Revise the records below, replacing "image" with "picture" and keeping every other part unchanged. Omit the pictures from your answer.
** begin **
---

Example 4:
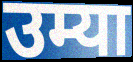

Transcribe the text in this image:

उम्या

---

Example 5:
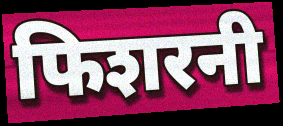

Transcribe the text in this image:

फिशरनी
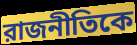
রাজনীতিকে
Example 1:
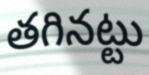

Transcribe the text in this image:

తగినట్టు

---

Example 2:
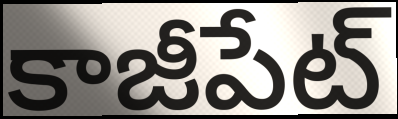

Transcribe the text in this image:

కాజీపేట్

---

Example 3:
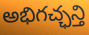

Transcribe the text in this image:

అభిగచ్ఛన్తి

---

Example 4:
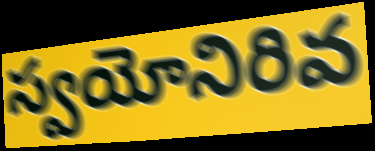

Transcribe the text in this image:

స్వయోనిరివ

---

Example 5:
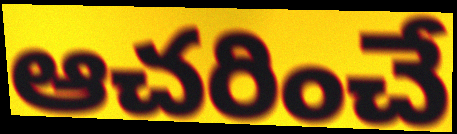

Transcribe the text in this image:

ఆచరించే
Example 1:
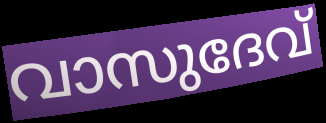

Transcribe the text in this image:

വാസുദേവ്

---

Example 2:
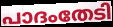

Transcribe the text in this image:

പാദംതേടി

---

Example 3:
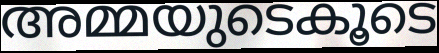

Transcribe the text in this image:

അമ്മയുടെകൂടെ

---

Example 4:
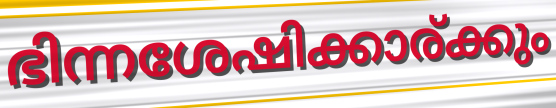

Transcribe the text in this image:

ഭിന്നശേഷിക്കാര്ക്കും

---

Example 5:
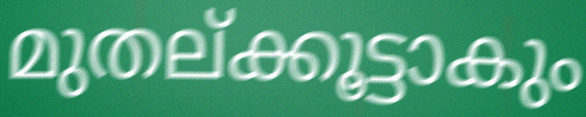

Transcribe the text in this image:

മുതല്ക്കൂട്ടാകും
** end **
EXERCISE OUTPUT
---

Example 4:

Transcribe the text in this picture:

उम्या

---

Example 5:

Transcribe the text in this picture:

फिशरनी
রাজনীতিকে
Example 1:

Transcribe the text in this picture:

తగినట్టు

---

Example 2:

Transcribe the text in this picture:

కాజీపేట్

---

Example 3:

Transcribe the text in this picture:

అభిగచ్ఛన్తి

---

Example 4:

Transcribe the text in this picture:

స్వయోనిరివ

---

Example 5:

Transcribe the text in this picture:

ఆచరించే
Example 1:

Transcribe the text in this picture:

വാസുദേവ്

---

Example 2:

Transcribe the text in this picture:

പാദംതേടി

---

Example 3:

Transcribe the text in this picture:

അമ്മയുടെകൂടെ

---

Example 4:

Transcribe the text in this picture:

ഭിന്നശേഷിക്കാര്ക്കും

---

Example 5:

Transcribe the text in this picture:

മുതല്ക്കൂട്ടാകും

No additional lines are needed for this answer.